六石と書かれた表札の家まで陽菜を送り届ける。

都内にある陽菜の実家だ。

 

流石にもう……道は覚えてしまった。

 

「マネージャーさん、この箱はなんですか?」

 

「うーん、向こうで開けてくるといいよ」

 

秘密にしておこう。

……舞花は驚くだろうから。

 

「ふふっ、久しぶりにここに来ちゃった」

 

助手席から降りて、陽菜がくるりとその場で舞う。

 

「いっぱい楽しんできてね」

 

運転席からは降りずに、そう呼びかける。

 

陽菜はその言葉に……しっかりと頷いた。

 

「きっと、お父さんとお母さん以外も……祝ってくれると思います」

 

「え……もうバレたの」

 

「カマをかけてみただけです……やっぱりFlowerのみんなもいるんだ」

 

しばらくの無言の後、陽菜は僅かに身を乗り出す。

開け放たれた運転席に手をかけると、口元に陽菜を感じた。

 

いや……春の香りが自分の元までやってきたのかもしれない。

 

「わたしは……マネージャーさんと2人っきりの誕生会の方がよかったかもです」

 

そう言って陽菜は……微笑んだ。

 

春を告げる陽菜の笑顔は、どんな時よりも好きになってしまう。

 

 

 

「いってらっしゃい」

 

 

「行ってきます。
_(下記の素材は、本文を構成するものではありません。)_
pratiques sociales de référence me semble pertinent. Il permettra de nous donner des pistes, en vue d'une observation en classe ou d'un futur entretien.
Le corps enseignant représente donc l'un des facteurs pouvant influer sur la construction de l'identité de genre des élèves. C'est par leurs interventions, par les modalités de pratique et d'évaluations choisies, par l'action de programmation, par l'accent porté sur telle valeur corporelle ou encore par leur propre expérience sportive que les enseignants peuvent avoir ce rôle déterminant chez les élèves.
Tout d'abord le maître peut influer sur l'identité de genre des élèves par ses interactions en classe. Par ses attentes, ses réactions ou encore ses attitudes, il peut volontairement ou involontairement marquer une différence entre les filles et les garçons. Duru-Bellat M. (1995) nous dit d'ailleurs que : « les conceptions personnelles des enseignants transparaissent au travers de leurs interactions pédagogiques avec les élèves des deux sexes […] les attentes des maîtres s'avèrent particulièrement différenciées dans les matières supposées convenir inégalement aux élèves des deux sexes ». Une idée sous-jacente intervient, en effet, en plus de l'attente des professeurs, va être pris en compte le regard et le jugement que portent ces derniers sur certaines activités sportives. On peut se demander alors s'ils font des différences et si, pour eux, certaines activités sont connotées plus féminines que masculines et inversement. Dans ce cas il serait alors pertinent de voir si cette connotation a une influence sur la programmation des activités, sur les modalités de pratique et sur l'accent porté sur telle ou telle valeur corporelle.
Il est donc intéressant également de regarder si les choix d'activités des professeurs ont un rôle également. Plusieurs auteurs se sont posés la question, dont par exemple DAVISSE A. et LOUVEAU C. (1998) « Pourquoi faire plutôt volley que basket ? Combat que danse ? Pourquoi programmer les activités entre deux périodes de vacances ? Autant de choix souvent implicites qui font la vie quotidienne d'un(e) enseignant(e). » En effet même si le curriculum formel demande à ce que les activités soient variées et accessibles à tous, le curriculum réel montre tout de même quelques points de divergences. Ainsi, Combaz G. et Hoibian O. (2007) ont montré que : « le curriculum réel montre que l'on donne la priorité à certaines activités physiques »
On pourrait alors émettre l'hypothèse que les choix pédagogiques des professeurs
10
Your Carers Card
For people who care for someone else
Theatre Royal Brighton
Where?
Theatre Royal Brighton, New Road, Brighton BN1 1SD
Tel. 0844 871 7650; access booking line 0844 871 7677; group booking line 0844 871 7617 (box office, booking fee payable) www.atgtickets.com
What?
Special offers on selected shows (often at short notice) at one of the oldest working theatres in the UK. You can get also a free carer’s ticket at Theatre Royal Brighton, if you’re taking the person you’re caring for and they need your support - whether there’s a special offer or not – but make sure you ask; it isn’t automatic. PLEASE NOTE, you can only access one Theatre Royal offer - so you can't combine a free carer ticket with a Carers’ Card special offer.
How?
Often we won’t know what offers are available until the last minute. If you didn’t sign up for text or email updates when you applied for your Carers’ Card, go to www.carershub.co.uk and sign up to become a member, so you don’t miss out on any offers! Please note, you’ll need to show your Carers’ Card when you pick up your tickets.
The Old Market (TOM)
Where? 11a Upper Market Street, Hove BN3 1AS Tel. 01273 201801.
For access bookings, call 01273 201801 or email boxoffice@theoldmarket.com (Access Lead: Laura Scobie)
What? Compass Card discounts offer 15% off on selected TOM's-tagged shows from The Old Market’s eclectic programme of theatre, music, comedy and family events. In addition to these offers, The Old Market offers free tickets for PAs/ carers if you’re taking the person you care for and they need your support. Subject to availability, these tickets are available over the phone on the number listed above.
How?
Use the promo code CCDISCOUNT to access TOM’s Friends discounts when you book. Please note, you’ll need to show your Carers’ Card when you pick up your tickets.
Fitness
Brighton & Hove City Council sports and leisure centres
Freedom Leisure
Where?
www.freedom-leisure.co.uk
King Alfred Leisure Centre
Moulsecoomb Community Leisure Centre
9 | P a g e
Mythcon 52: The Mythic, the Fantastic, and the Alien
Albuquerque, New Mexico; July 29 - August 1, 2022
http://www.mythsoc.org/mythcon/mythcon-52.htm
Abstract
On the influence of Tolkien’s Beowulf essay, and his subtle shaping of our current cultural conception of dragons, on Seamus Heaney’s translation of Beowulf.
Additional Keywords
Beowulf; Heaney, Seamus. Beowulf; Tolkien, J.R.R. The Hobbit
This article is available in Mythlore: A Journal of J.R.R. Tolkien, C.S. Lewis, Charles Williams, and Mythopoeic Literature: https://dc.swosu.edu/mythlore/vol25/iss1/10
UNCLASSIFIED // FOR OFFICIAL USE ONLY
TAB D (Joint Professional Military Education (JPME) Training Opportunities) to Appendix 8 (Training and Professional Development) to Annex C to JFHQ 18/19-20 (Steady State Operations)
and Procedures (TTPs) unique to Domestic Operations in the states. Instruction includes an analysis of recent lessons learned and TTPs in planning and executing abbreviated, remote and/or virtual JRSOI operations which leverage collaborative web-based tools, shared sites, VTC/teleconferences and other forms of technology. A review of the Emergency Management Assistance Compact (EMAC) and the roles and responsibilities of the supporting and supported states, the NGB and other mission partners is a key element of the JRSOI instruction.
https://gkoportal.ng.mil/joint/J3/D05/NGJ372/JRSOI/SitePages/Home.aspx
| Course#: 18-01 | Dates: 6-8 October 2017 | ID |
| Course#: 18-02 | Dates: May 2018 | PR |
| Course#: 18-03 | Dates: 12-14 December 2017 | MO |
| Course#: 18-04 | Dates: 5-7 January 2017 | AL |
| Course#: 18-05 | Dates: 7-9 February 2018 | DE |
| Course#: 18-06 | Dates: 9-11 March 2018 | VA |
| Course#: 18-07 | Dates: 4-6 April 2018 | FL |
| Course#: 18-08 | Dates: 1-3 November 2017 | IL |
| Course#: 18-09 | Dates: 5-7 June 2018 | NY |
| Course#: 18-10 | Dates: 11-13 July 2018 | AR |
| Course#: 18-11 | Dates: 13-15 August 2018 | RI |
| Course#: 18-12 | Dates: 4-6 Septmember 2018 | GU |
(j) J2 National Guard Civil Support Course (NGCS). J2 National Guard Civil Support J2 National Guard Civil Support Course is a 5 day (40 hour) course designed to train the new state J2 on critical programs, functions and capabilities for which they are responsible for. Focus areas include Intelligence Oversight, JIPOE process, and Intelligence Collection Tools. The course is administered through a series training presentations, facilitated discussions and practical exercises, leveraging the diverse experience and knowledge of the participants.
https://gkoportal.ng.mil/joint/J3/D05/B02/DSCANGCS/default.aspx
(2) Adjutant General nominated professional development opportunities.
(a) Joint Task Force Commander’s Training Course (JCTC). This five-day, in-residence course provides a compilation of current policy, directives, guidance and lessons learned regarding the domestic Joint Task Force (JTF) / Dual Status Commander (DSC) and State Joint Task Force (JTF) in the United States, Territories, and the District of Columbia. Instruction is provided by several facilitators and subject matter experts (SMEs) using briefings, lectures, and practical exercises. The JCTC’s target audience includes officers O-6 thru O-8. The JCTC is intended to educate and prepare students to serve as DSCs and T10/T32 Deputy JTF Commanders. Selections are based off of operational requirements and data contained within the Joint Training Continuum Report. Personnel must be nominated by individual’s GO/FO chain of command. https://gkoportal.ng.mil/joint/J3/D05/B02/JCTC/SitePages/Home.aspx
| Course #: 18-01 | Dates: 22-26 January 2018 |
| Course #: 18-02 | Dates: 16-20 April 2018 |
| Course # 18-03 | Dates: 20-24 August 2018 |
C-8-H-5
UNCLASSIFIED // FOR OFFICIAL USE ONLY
マネ……____さん」

 

マネージャーさんではなく、自分の名前が告げられて……陽菜との時が刻まれていくようだった。

 

「……明日の先にわたし達は居ます、か」

 

マネージャーは、少しだけ寂しくなった助手席を見ながらそう呟いた。




ありがとうございました。

陽菜に、AiRBLUEに……CUE!に明日の先があることを祈ります。